This paper develops a class of robust weak Galerkin methods for the stationary incompressible convective Brinkman-Forchheimer equations. The methods adopt piecewise polynomials of degrees $m\ (m\geq1)$ and $m-1$ respectively for the approximations of velocity and pressure variables inside the elements and piecewise polynomials of degrees $k \ ( k=m-1,m)$ and $m$ respectively for their numerical traces on the interfaces of elements, and are shown to yield globally divergence-free velocity approximation.
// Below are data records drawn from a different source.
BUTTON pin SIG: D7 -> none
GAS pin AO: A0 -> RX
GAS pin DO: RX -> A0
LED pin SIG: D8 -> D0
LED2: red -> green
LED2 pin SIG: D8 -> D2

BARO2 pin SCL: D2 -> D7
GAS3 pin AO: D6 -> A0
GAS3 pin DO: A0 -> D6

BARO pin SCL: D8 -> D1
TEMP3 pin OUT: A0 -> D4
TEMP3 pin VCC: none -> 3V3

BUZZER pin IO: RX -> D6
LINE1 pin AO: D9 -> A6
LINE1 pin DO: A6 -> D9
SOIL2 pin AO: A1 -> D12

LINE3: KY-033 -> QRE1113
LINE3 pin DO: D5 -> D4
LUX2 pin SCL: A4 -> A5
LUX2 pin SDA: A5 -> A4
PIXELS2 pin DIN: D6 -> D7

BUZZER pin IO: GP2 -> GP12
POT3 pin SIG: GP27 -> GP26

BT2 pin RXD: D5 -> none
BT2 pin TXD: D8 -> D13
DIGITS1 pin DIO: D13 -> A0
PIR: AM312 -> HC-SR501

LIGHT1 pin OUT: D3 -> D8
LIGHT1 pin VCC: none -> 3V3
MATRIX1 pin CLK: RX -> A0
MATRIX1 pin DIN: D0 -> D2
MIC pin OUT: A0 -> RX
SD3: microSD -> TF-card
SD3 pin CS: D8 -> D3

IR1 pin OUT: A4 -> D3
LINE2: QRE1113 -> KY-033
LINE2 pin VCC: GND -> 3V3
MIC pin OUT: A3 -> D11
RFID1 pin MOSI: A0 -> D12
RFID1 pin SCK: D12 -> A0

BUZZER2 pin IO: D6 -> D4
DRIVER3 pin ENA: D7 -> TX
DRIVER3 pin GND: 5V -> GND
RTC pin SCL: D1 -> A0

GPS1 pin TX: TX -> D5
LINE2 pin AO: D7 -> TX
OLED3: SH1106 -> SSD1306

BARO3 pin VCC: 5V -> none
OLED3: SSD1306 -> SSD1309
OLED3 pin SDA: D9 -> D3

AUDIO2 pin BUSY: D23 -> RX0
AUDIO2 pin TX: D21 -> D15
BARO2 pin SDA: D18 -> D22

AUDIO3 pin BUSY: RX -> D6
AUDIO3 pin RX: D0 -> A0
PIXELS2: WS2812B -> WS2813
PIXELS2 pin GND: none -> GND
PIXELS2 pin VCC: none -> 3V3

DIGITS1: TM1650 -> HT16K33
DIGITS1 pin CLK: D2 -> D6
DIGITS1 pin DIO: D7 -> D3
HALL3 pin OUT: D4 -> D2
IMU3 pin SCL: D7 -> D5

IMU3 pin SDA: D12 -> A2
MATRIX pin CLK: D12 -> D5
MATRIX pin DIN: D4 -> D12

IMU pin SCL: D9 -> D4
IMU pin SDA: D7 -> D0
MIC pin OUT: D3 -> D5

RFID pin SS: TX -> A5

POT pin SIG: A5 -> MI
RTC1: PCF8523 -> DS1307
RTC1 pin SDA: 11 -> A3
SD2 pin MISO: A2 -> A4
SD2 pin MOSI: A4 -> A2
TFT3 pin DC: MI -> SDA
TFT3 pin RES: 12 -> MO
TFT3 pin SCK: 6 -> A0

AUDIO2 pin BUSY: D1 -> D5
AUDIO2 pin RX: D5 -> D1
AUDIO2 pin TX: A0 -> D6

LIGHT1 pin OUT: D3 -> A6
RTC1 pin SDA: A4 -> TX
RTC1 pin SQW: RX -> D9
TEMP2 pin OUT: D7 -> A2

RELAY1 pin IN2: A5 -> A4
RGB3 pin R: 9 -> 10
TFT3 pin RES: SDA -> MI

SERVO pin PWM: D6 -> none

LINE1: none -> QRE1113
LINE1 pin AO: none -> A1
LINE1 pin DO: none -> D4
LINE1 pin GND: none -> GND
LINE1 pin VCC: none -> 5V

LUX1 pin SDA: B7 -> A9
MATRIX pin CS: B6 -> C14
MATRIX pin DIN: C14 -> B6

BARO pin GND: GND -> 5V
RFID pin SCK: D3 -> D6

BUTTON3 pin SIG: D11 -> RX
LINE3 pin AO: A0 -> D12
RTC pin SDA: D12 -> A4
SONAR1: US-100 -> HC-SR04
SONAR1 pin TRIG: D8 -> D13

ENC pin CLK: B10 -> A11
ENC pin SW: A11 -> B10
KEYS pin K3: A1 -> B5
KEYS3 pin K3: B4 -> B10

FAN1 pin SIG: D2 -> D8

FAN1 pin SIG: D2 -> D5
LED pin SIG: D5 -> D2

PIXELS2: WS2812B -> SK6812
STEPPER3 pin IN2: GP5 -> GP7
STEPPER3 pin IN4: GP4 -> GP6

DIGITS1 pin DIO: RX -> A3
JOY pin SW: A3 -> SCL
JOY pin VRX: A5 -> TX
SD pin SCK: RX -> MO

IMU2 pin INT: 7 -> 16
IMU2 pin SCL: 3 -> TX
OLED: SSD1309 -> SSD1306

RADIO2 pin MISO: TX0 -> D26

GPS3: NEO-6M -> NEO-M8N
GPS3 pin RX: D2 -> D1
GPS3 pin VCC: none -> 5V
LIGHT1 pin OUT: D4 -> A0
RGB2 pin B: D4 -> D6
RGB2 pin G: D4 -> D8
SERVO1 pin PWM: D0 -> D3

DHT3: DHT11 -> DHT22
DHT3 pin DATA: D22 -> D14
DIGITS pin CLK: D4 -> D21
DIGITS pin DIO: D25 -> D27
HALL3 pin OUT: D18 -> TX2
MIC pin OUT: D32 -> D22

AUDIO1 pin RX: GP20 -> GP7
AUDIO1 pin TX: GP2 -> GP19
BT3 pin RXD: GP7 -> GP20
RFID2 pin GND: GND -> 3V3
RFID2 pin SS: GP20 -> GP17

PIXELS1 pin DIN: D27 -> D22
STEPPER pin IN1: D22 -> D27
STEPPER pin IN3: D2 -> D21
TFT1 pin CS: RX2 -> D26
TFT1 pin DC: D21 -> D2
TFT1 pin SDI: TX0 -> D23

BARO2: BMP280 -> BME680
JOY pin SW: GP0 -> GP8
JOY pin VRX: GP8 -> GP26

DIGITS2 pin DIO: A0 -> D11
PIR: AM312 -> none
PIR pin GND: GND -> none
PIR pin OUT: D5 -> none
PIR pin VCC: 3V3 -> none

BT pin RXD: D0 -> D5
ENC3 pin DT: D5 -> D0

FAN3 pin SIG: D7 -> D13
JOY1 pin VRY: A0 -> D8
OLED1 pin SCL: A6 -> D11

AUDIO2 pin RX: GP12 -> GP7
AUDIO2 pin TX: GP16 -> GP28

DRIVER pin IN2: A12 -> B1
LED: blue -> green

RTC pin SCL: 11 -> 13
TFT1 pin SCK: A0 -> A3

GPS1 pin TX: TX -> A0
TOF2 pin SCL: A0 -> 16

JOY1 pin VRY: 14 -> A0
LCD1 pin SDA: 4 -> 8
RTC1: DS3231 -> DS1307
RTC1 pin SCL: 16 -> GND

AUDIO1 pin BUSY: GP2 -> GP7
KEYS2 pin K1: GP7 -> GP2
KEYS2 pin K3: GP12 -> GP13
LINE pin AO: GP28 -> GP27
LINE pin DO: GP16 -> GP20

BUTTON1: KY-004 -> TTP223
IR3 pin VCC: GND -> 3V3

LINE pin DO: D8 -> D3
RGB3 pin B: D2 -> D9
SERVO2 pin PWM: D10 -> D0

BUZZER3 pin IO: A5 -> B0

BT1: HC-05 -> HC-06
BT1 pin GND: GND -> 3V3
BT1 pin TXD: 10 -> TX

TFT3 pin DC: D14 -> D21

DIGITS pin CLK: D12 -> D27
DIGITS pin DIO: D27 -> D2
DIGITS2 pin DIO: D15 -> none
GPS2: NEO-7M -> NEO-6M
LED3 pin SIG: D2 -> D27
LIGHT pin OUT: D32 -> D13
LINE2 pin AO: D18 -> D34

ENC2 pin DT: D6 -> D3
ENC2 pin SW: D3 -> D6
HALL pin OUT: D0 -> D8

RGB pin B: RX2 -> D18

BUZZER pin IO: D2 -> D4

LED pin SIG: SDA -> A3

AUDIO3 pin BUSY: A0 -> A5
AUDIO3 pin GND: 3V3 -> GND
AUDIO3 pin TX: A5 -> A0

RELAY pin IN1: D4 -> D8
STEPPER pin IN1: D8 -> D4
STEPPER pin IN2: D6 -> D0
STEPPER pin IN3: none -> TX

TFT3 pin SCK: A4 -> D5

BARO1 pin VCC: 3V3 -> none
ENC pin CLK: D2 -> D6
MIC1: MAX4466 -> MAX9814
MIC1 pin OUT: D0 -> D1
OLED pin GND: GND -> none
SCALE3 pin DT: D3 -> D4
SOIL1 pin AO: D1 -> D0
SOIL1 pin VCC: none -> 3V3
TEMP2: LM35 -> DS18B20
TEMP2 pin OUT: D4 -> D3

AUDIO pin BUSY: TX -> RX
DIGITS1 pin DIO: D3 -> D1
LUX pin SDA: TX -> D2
Existence and uniqueness results for the discrete schemes, as well as optimal a priori error estimates, are established. A convergent linearized iterative algorithm is also presented. Numerical experiments are provided to verify the performance of the proposed methods

翻译：本文针对稳态不可压缩对流Brinkman-Forchheimer方程，发展了一类鲁棒弱Galerkin方法。该方法在单元内部采用次数分别为$m\ (m\geq1)$和$m-1$的分片多项式逼近速度和压力变量，在单元界面上分别采用次数为$k \ (k=m-1,m)$和$m$的分片多项式逼近速度和压力的数值迹，并证明可得到全局无散度的速度逼近。建立了离散格式的存在唯一性结果以及最优先验误差估计，同时给出了收敛的线性化迭代算法。最后通过数值实验验证了所提方法的性能。